We used a series of three multiple linear regression models to predict elaboration, polarity, and post-intention, while controlling for demographics, religiosity, spirituality, general concern with breast cancer, and pre-intention. Results indicated that spiritual-framing was positively associated with greater elaboration in Model 1 (R2=.08; β =.27, SE=.36, p<.001) and a greater proportion of positive thoughts in Model 2 (R2=.16; β =.24, SE=.04, p<.001). In Model 3, spiritual-framing was not associated with post-intention (R2=.34; β =.08, SE=.52. p=.16). Subsequent mediation analysis revealed that polarity mediated the relationship between spiritual-framing and post-intention.

Conclusion

This study provided evidence that spiritual-framing may improve the effectiveness of BCS messages among AA women by promoting positive reflection. Further, spiritual-framing had an indirect effect on participants’ intentions to obtain/recommend a mammogram through the generation of more positive thoughts. Interventions targeting AA women should consider the role of spirituality when tailoring BCS messages to ultimately reduce breast cancer disparities.

Learning Areas:

Chronic disease management and prevention
Communication and informatics
Conduct evaluation related to programs, research, and other areas of practice
Diversity and culture
Social and behavioral sciences

Learning Objectives:
Describe the importance of integrating spirituality into breast cancer screening (BCS) messages to address breast cancer disparities among African American (AA) women. Identify a method for assessing the effectiveness of spiritually-framed BCS messages compared to traditional BCS messages. Describe the association between spiritual framing and intention to obtain or recommend a mammogram among AA women.

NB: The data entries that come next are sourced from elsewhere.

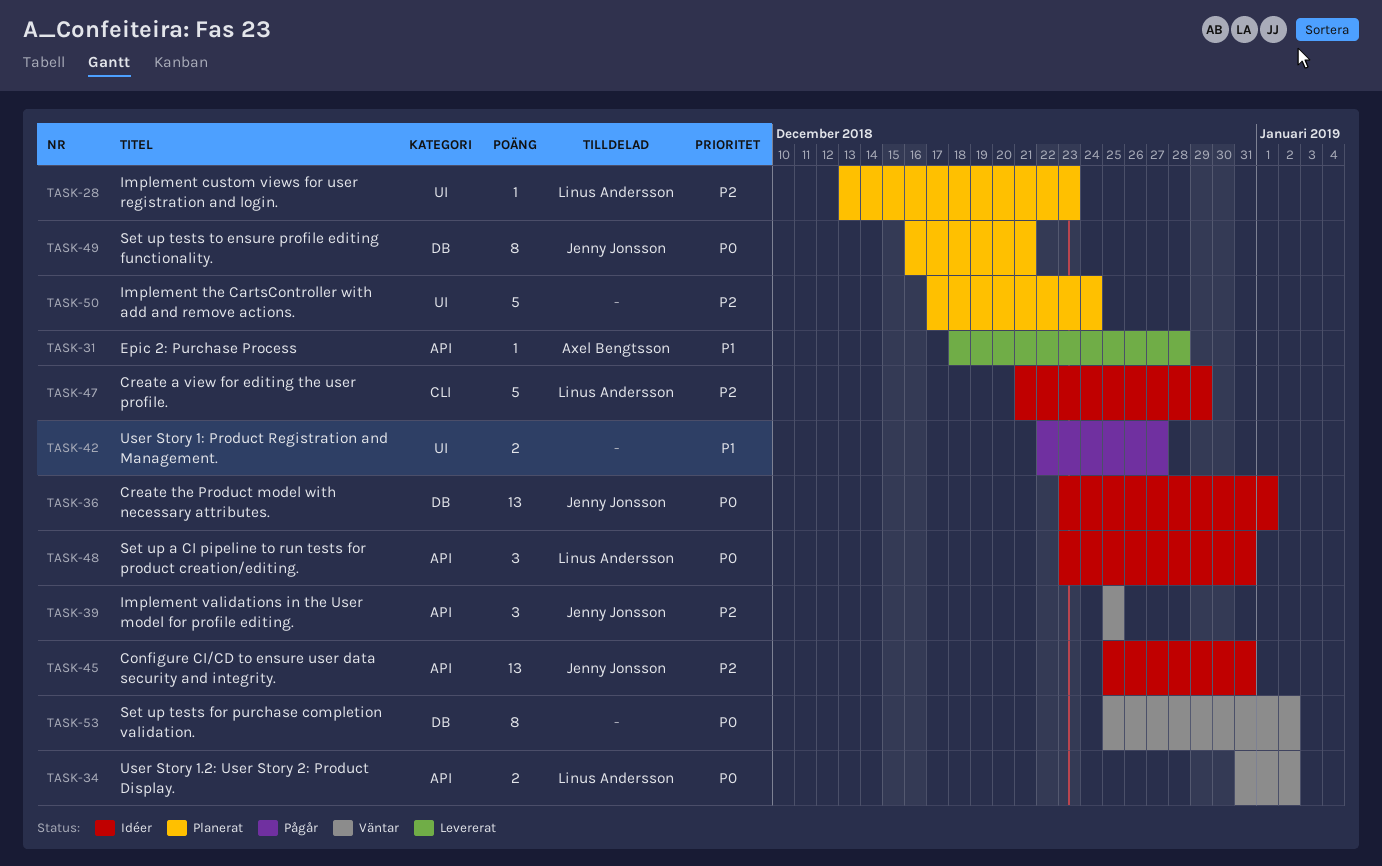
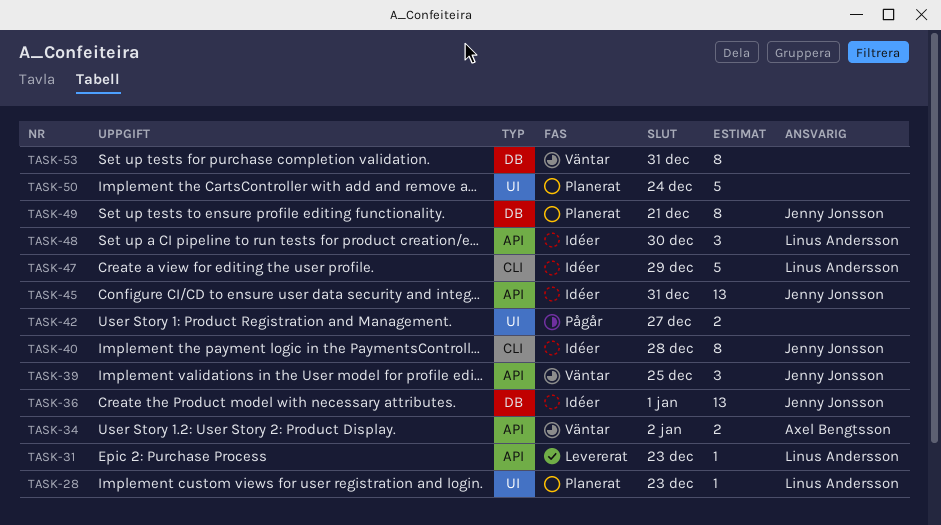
TASK-31, owner: Axel Bengtsson -> Linus Andersson
TASK-31, due: Dec 28 -> Dec 23
TASK-34, owner: Linus Andersson -> Axel Bengtsson
TASK-40: none -> present
TASK-48, due: Dec 31 -> Dec 30
TASK-53, due: Jan 2 -> Dec 31

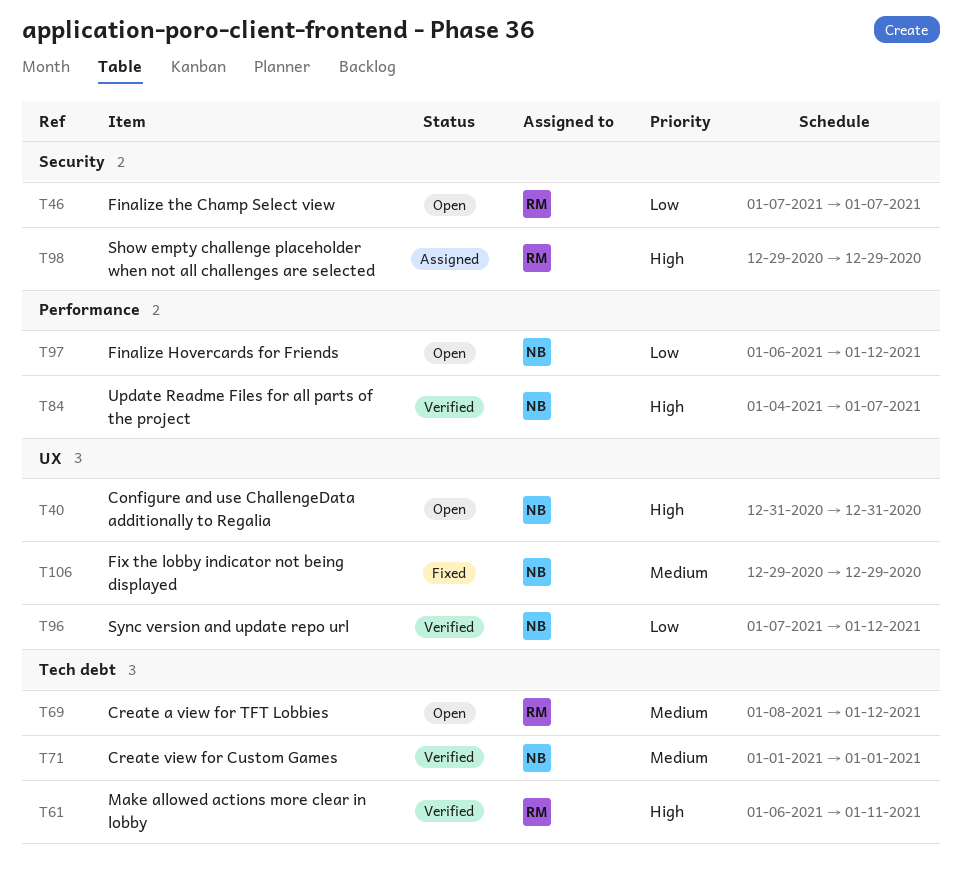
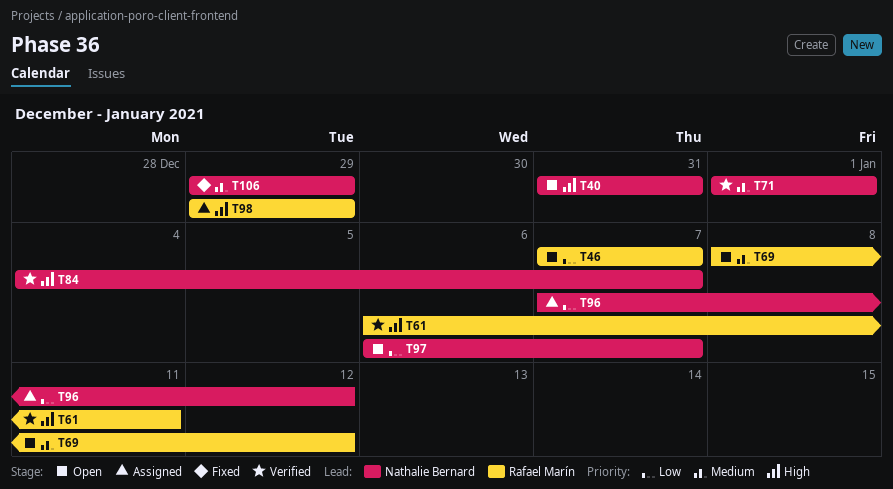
T96, status: Verified -> Assigned
T97, due: Jan 12 -> Jan 7

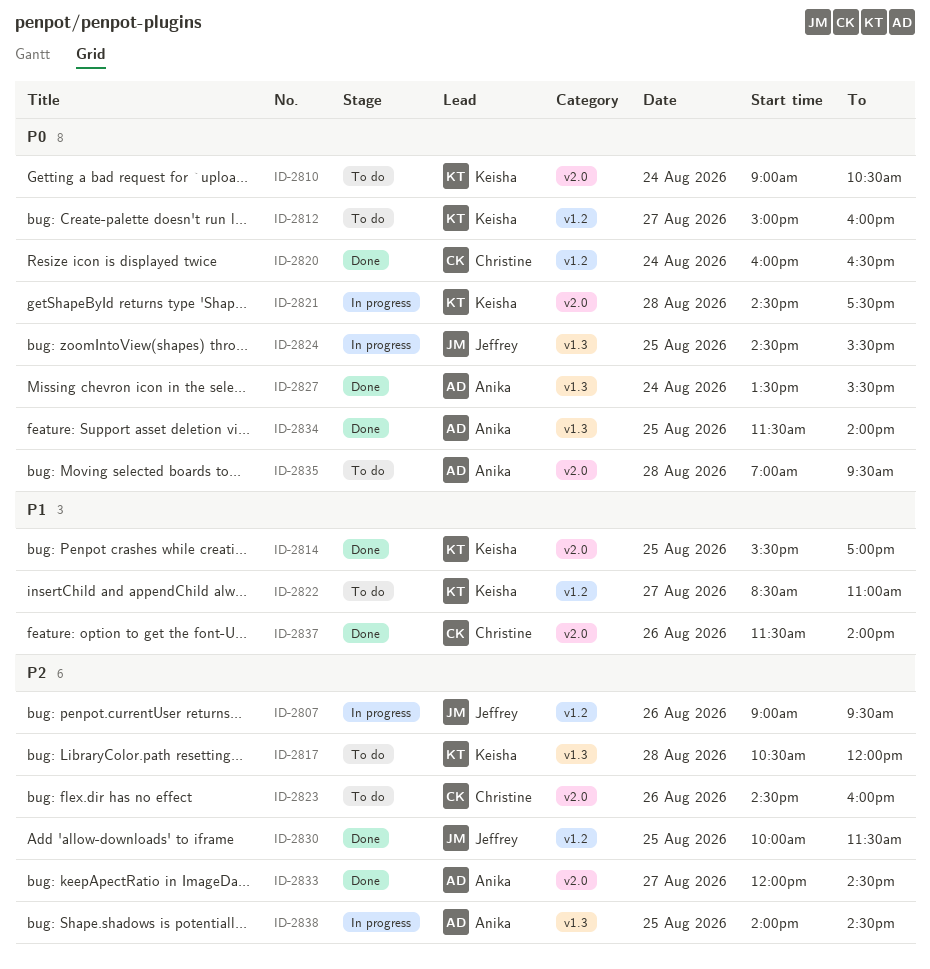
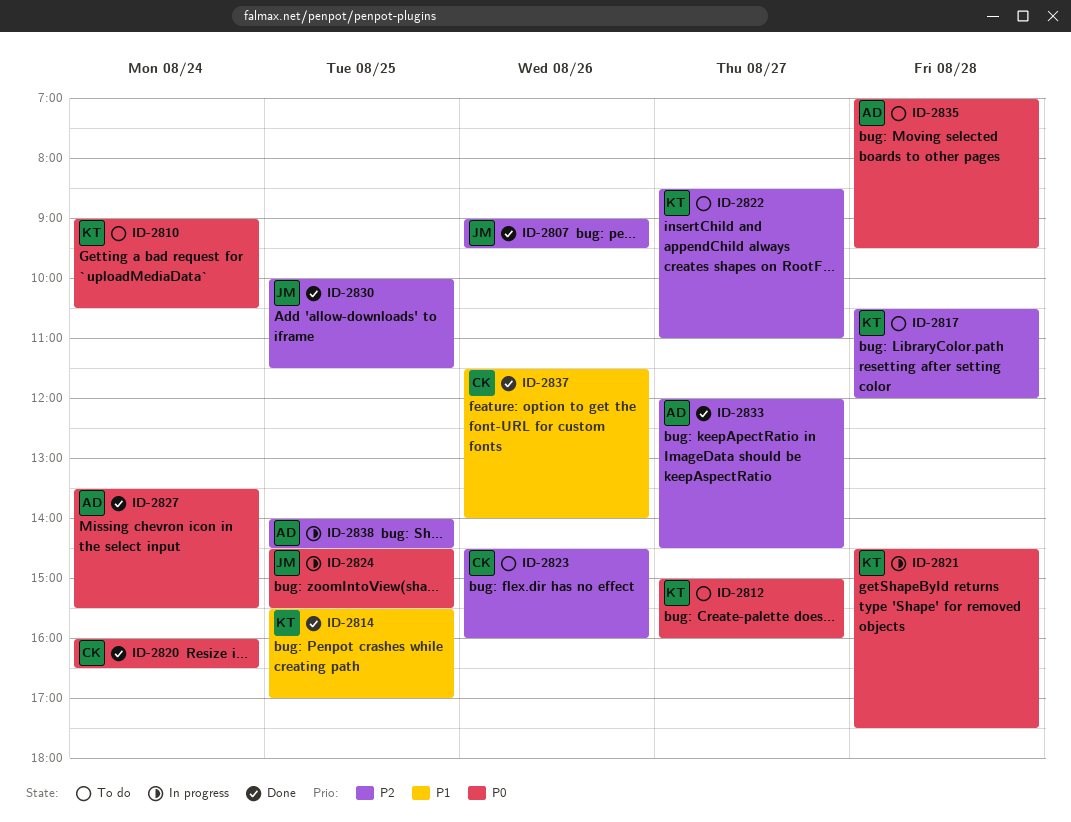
ID-2807, status: In progress -> Done
ID-2822, priority: P1 -> P2
ID-2834: present -> none

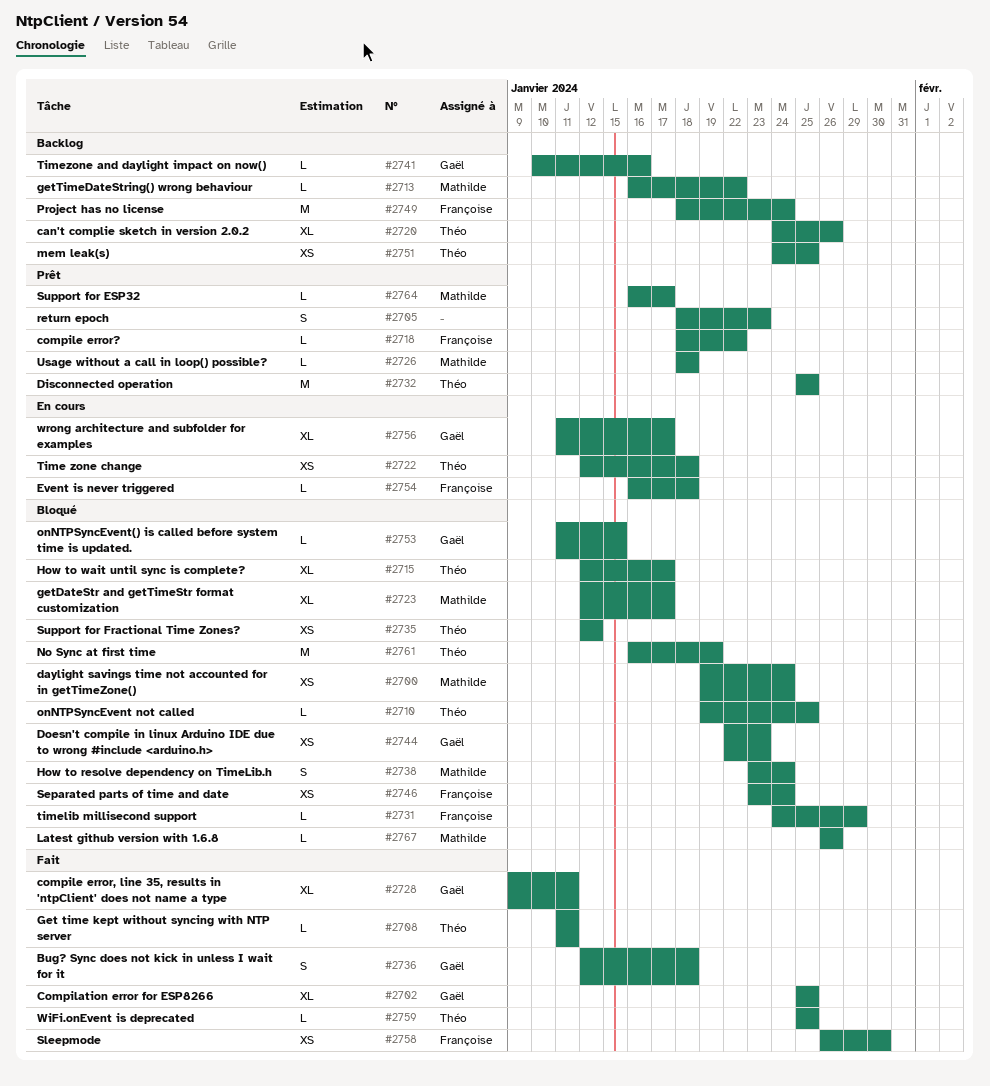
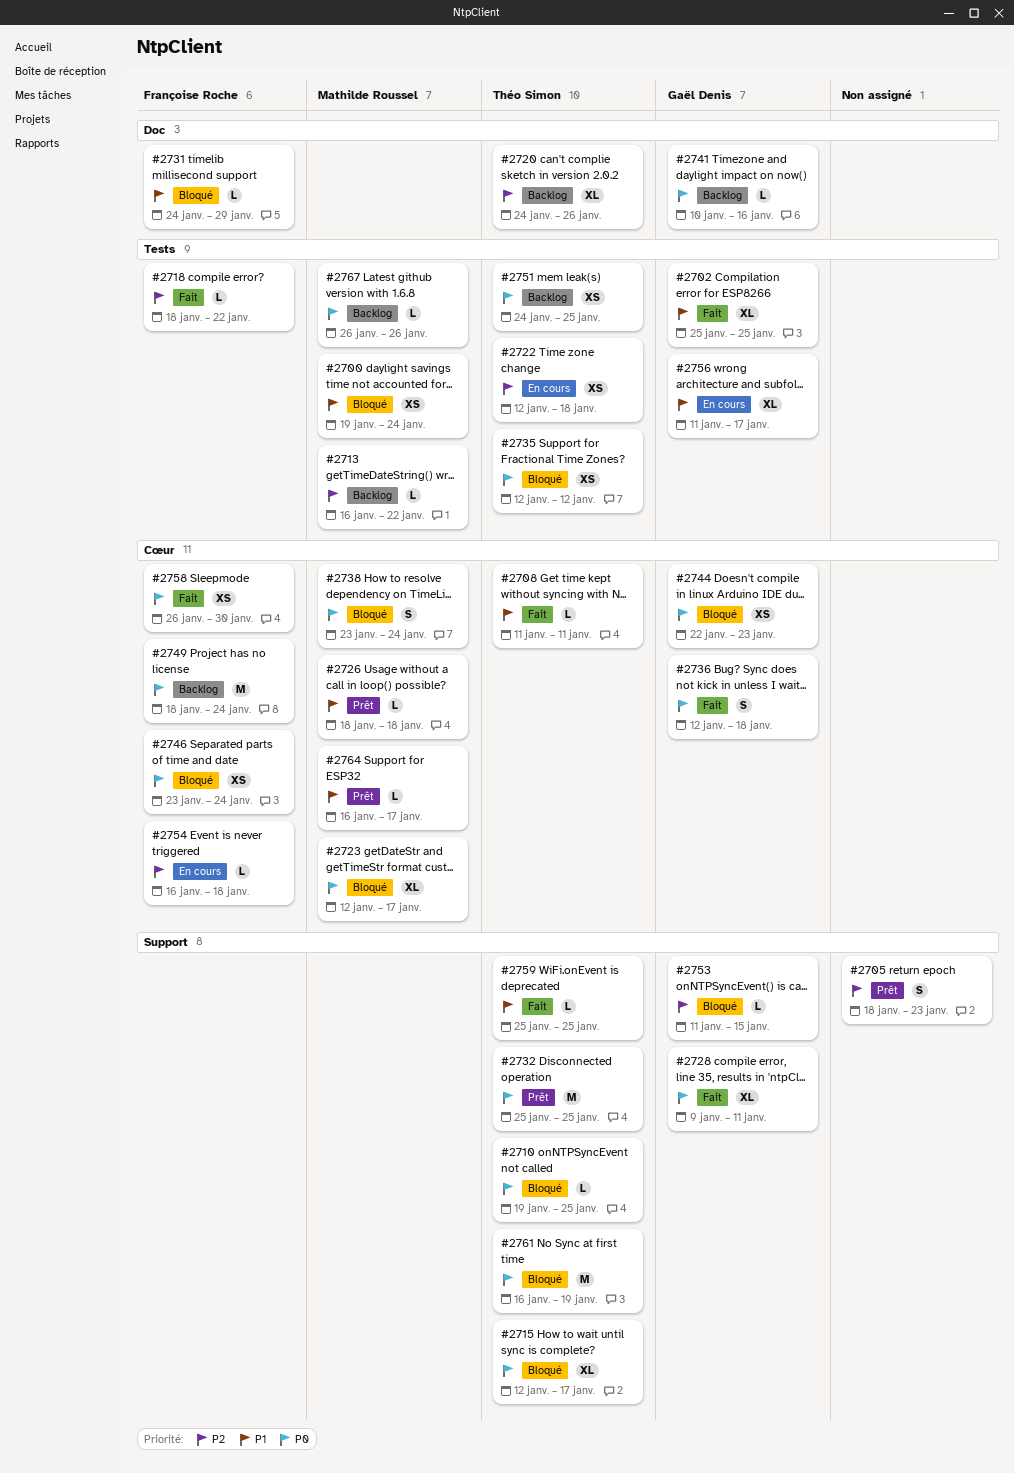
#2718, status: Prêt -> Fait
#2767, status: Bloqué -> Backlog

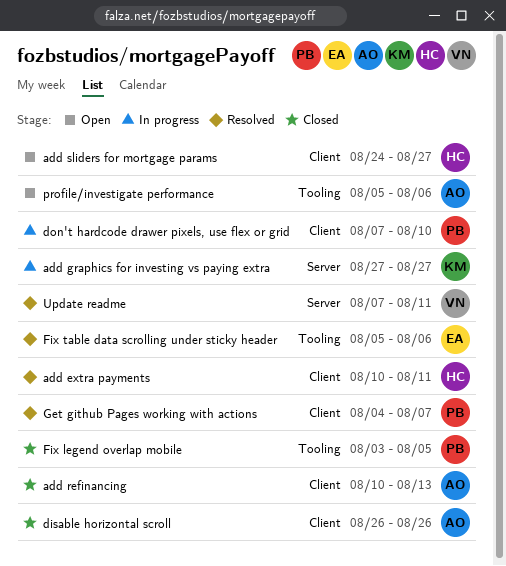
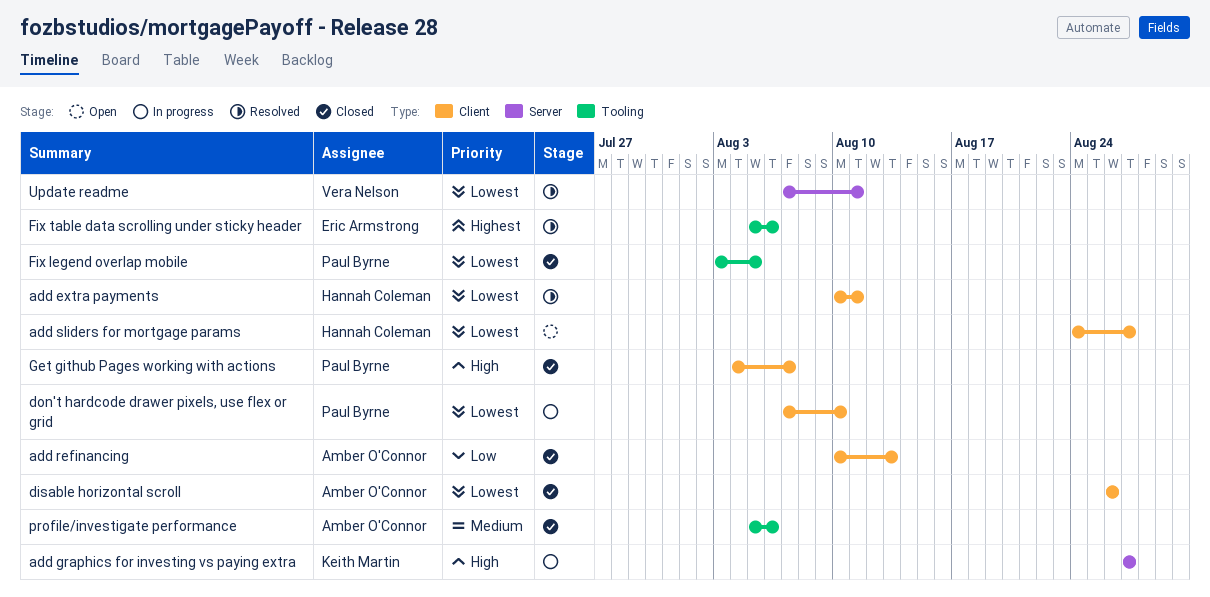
Get github Pages working with actions, status: Resolved -> Closed
profile/investigate performance, status: Open -> Closed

Keyword(s): Cancer Prevention and Screening, Health Disparities/Inequities

Presenting author's disclosure statement:

Qualified on the content I am responsible for because: I have been the principal investigator or co-investigator of multiple federally and non-federally funded research studies focusing cancer-related health disparities, health communication, and the interface between faith and health. My research to date has focused broadly on understanding the mechanisms through which behavioral, psychosocial, and cultural (e.g. spirituality) factors impact cancer-related health disparities among African Americans.
Any relevant financial relationships? No

I agree to comply with the American Public Health Association Conflict of Interest and Commercial Support Guidelines, and to disclose to the participants any off-label or experimental uses of a commercial product or service discussed in my presentation.